Improve scalability #2
Description
This issue currently has low priority as the existing server capacity is probably sufficient to handle a 10x user growth even without any optimizations. It is here primarily to keep in mind if we refactor the server anyway.
Currently, the HamAlert server spawns a number of child processes to spread the work of matching spots against triggers across multiple CPU cores. The main process distributes the spots to be processed to the child processes in a round-robin fashion via IPC, and gets back the results (matching users/triggers). It then performs rate-limiting and sends out the appropriate notifications.
The downside to this approach is that each matcher child process needs to build a (big) data structure, consisting of a multi-dimensional hashmap and Roaring Bitmaps, on its own, based on the trigger definitions from all users read from MongoDB. Furthermore, in order for trigger changes by the users to take effect in a reasonable amount of time, these data structures need to be rebuilt periodically, currently once a minute. This causes a significant amount of baseline CPU load and memory usage. In theory the work would only need to be done once, and not individually by each matcher process, as the resulting data structure is always the same.
Unfortunately, with Node.js IPC, transferring the data structure from the parent process to the children (with required marshalling/unmarshalling as Roaring Bitmaps cannot be transferred as-is) doesn't save much time compared to simply rebuilding them from scratch in the child.
Another parallel processing option in Node.js are worker threads. While these allow sharing data among threads, this is limited to raw SharedArrayBuffers, and does not apply to more complex data structures like multi-dimensional hashmaps and Roaring Bitmaps.

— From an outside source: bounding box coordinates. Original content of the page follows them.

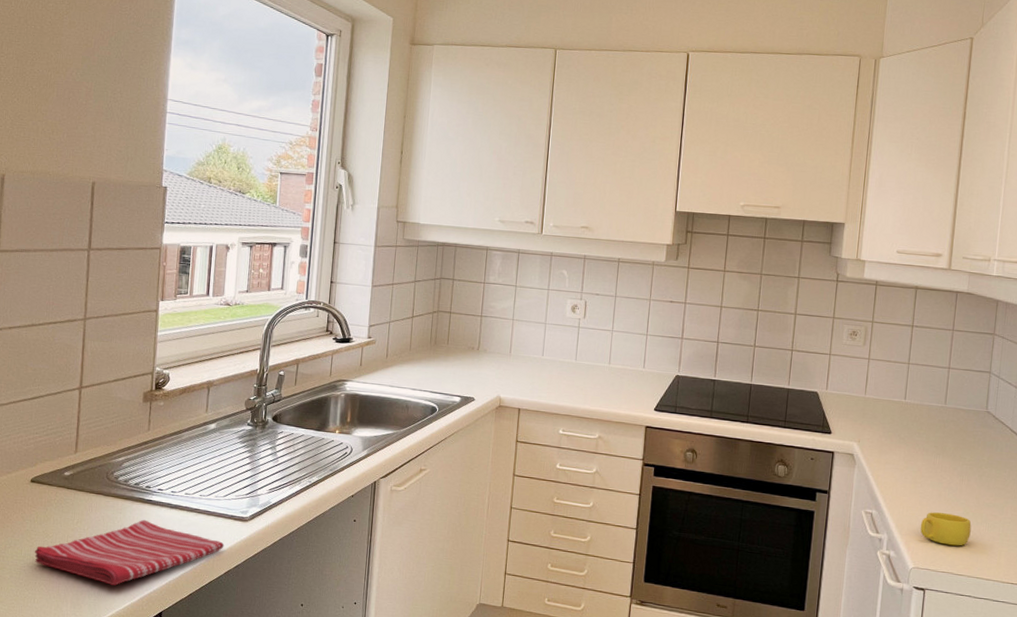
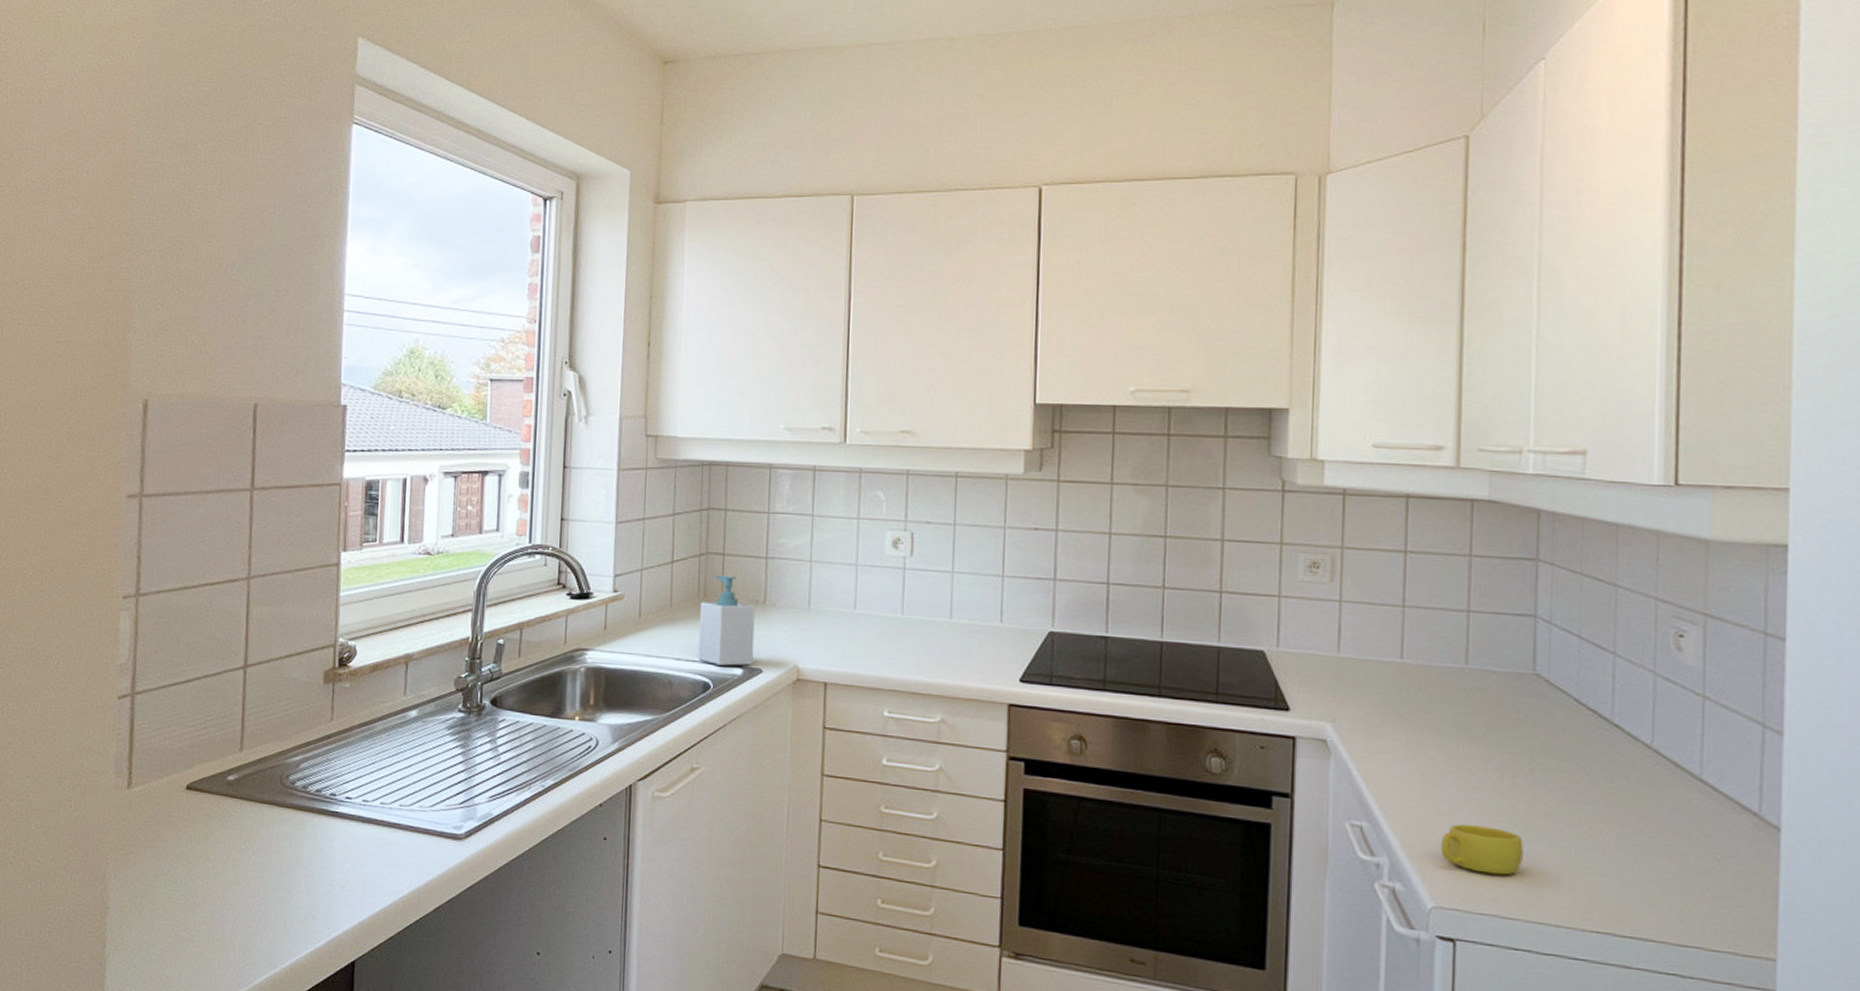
dish towel: present [34,519,225,586] -> none [193,837,433,925]
soap bottle: none [428,327,472,395] -> present [697,575,756,666]

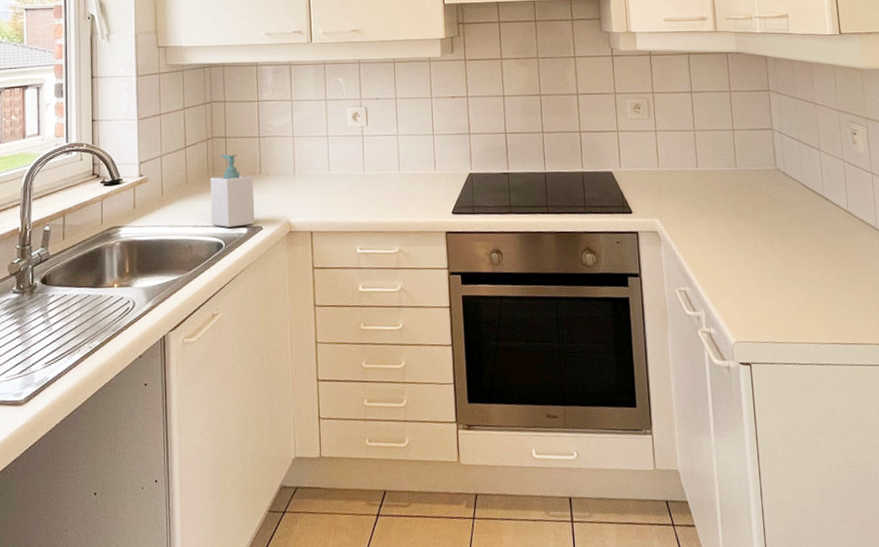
cup: present [1440,824,1523,875] -> none [734,279,784,313]

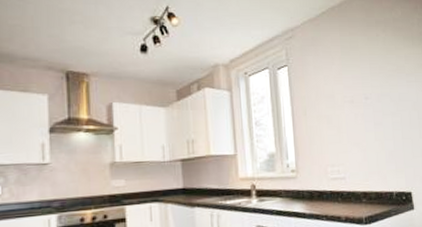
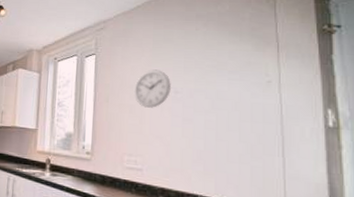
wall clock: none [328,77,362,117] -> present [134,69,171,108]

Implementing delta updates to the data structures, based on a change stream (old trigger, new trigger), would alleviate the need to periodically regenerate the entire data structures, thus reducing the CPU load but not the memory usage. It could be implemented with the help of MongoDB Change Streams (although those are only available in replica sets or sharded clusters, which we currently don't have – to be investigated). Alternatively, changes could be distributed to the matcher processes through PubSub, e.g. via Redis. But then one has to be careful to keep the data consistent, and perhaps still do a full refresh every now and then.
However, generally thinking about ways to horizontally scale the spot processing, there are basically two possible approaches:
- Shard by users: e.g. have 4 processes, with each process only handling 25% of the users (trigger definitions), but processing every incoming spot.
- Shard by spots: e.g. have 4 processes, with each process only handling 25% of the spots, but matching each spot against all users/triggers.
Option 1 is better if the number of users grows quicker than the number of spots, and for Option 2 vice-versa. One could also envision sharding in both dimensions. For example, if each spot got assigned a letter A, B, C or D in turn, and the set of all users was divided in four groups 1, 2, 3 and 4, then one could run 16 matcher processes to handle each possible combination of spot or user (A1, A2, A3, A4, B1, B2, ...). This would be a generic solution, and by tuning the number of user and spot shards, one could adapt to a growth either in users or in spots.
A challenge with sharding by spots is rate-limiting, which needs to be done per user. This would require the processes to share information on which spots have already been sent to a given user recently, or the rate-limiting (and notifying) to be done in separate processes sharded only by user.